> [To do]:
Return the data exactly, without pictures.

> [Given data]:
☆ ☆ ☆ ☆

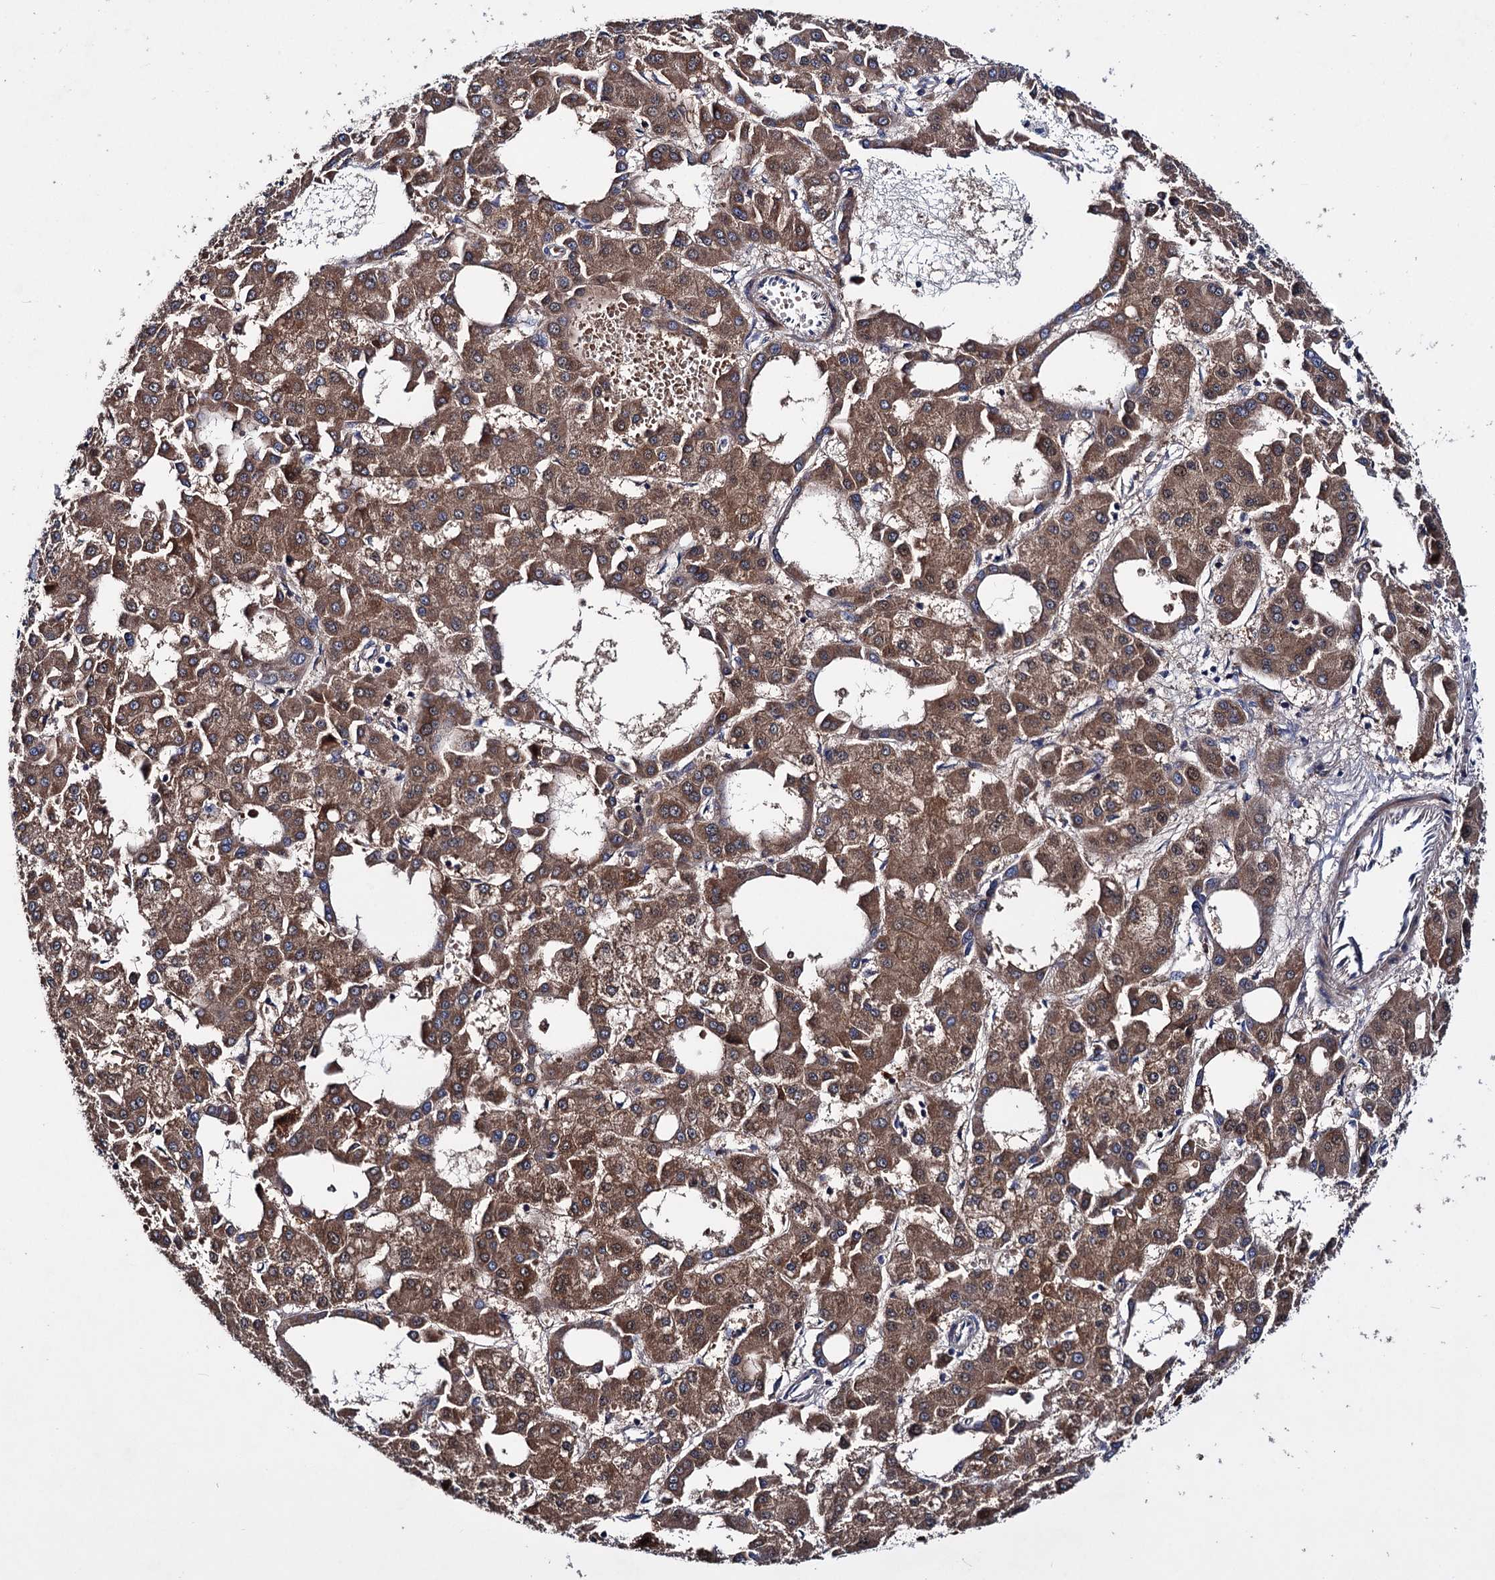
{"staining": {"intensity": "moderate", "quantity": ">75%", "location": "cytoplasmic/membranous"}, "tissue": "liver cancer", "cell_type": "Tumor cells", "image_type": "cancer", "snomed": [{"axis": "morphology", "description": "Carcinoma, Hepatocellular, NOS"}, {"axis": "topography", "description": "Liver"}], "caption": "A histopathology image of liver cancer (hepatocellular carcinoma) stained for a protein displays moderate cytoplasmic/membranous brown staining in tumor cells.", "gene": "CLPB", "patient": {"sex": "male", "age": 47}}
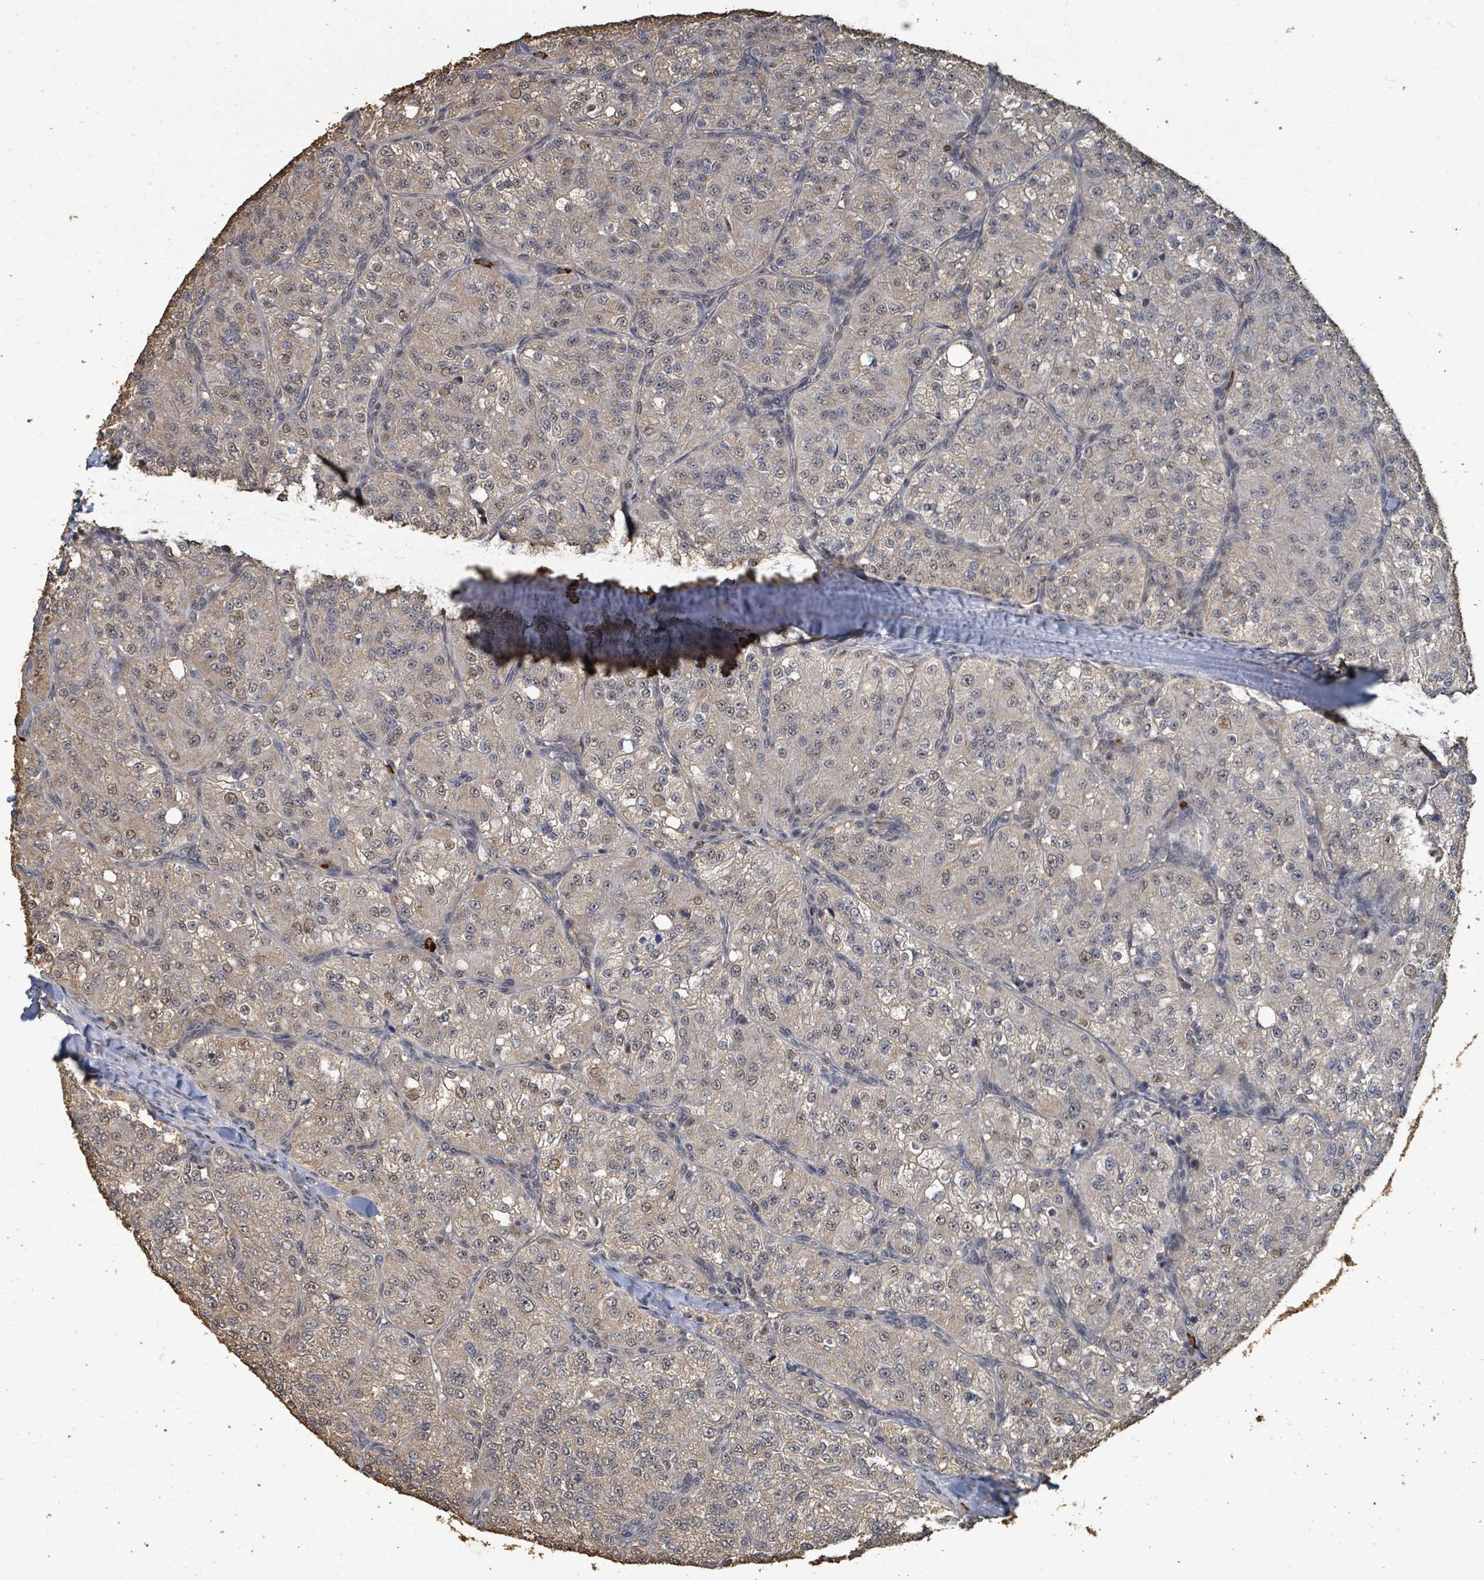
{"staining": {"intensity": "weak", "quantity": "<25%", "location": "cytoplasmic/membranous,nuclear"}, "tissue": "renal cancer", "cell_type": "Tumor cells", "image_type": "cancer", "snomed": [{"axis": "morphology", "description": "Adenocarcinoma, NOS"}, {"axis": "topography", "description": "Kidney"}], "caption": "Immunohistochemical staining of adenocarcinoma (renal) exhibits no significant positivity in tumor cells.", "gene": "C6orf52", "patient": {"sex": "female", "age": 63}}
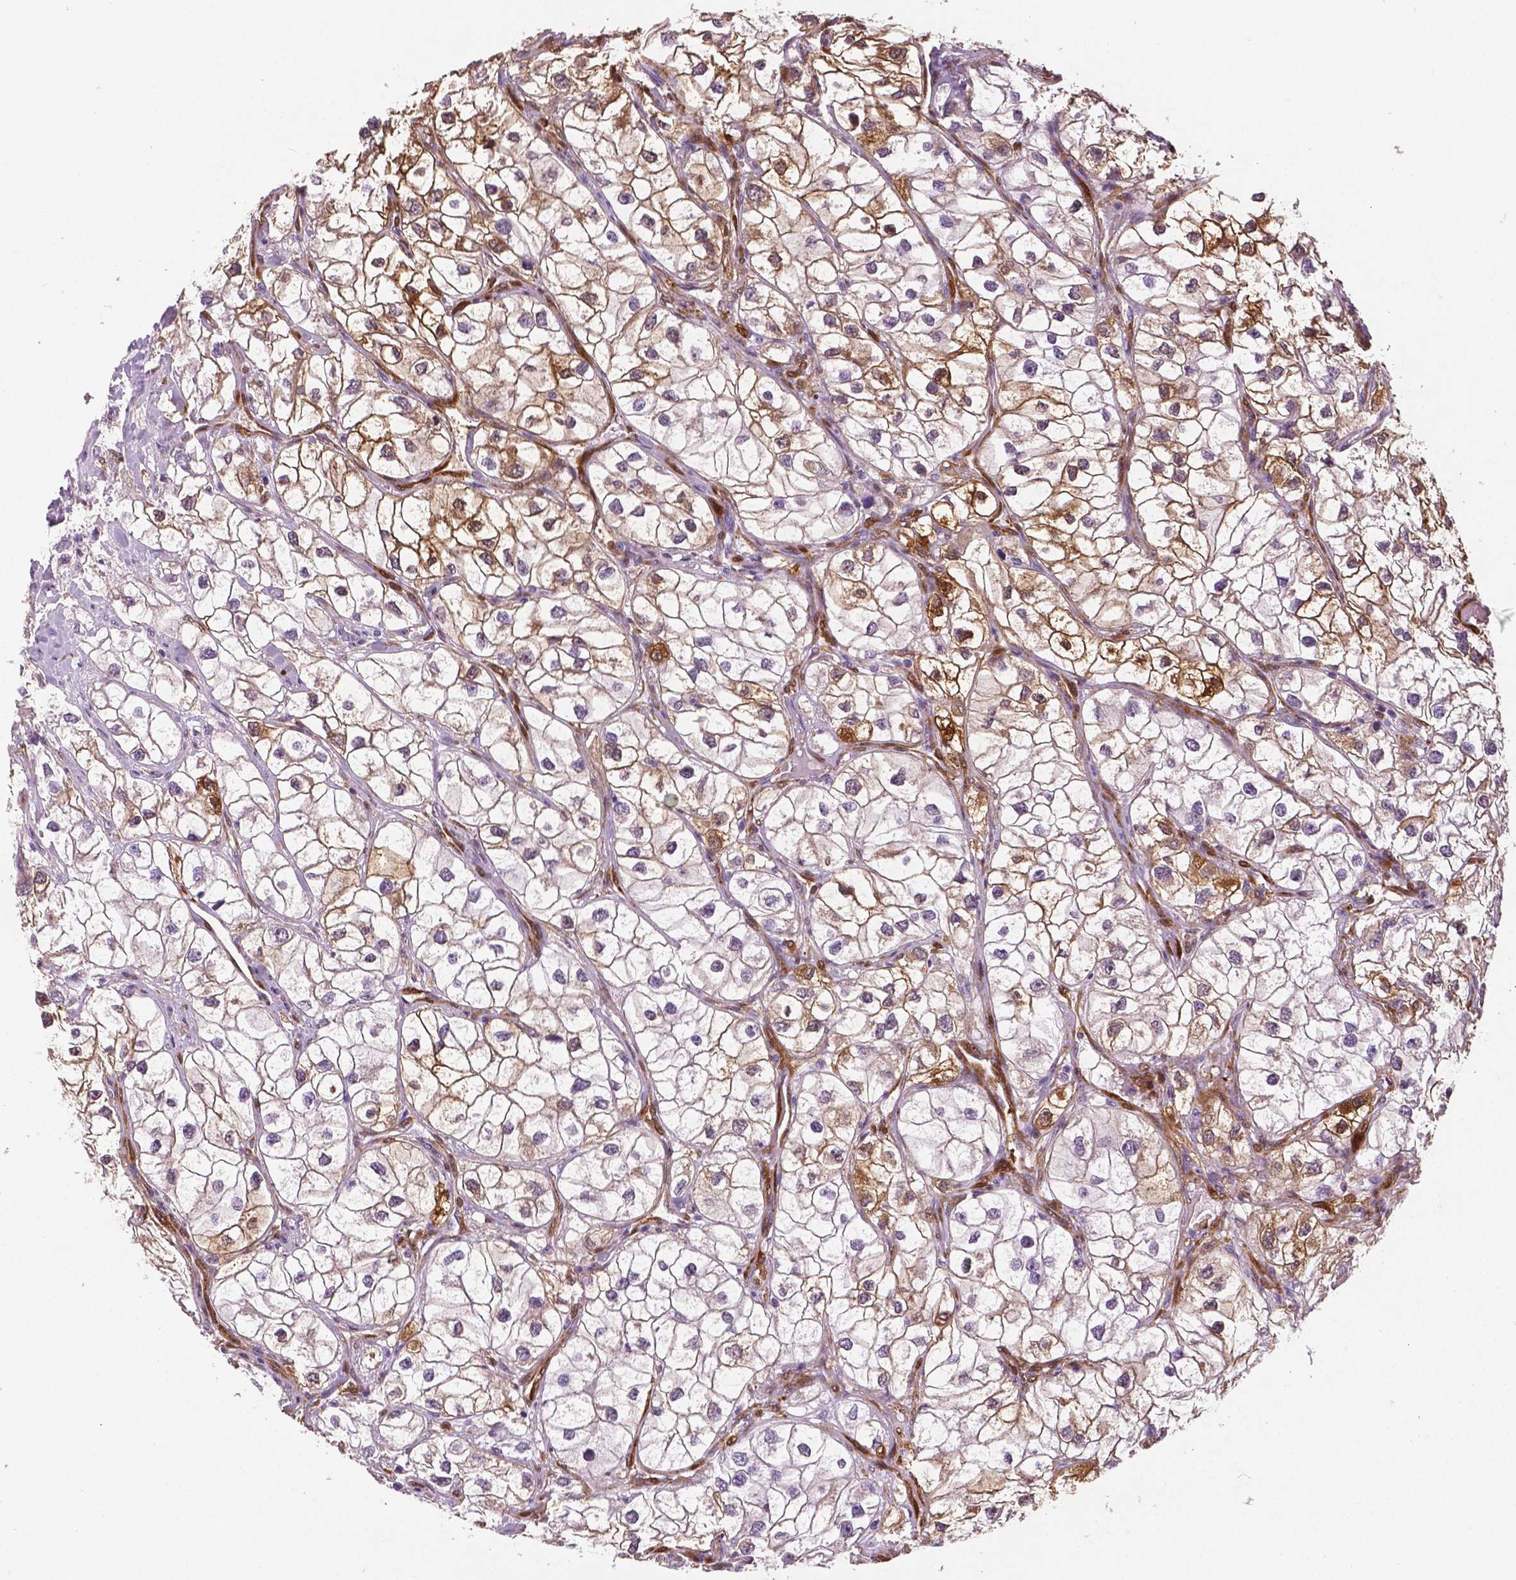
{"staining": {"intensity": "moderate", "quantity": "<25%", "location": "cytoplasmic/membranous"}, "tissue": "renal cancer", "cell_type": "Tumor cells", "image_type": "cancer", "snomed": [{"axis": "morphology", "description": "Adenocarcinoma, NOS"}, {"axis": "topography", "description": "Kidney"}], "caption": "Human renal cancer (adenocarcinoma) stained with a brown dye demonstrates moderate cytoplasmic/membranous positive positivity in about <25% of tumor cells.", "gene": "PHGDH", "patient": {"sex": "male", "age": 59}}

☆ ☆ ☆ ☆

> [Problem solution]:
{"staining": {"intensity": "moderate", "quantity": ">75%", "location": "cytoplasmic/membranous"}, "tissue": "liver cancer", "cell_type": "Tumor cells", "image_type": "cancer", "snomed": [{"axis": "morphology", "description": "Carcinoma, Hepatocellular, NOS"}, {"axis": "topography", "description": "Liver"}], "caption": "A histopathology image of liver cancer (hepatocellular carcinoma) stained for a protein displays moderate cytoplasmic/membranous brown staining in tumor cells.", "gene": "CLPB", "patient": {"sex": "male", "age": 47}}
{"staining": {"intensity": "weak", "quantity": "<25%", "location": "cytoplasmic/membranous,nuclear"}, "tissue": "renal cancer", "cell_type": "Tumor cells", "image_type": "cancer", "snomed": [{"axis": "morphology", "description": "Adenocarcinoma, NOS"}, {"axis": "topography", "description": "Kidney"}], "caption": "Immunohistochemical staining of adenocarcinoma (renal) exhibits no significant positivity in tumor cells.", "gene": "C6orf52", "patient": {"sex": "female", "age": 63}}
{"staining": {"intensity": "moderate", "quantity": "<25%", "location": "cytoplasmic/membranous"}, "tissue": "renal cancer", "cell_type": "Tumor cells", "image_type": "cancer", "snomed": [{"axis": "morphology", "description": "Adenocarcinoma, NOS"}, {"axis": "topography", "description": "Kidney"}], "caption": "Human renal cancer (adenocarcinoma) stained with a brown dye demonstrates moderate cytoplasmic/membranous positive positivity in about <25% of tumor cells.", "gene": "PHGDH", "patient": {"sex": "male", "age": 59}}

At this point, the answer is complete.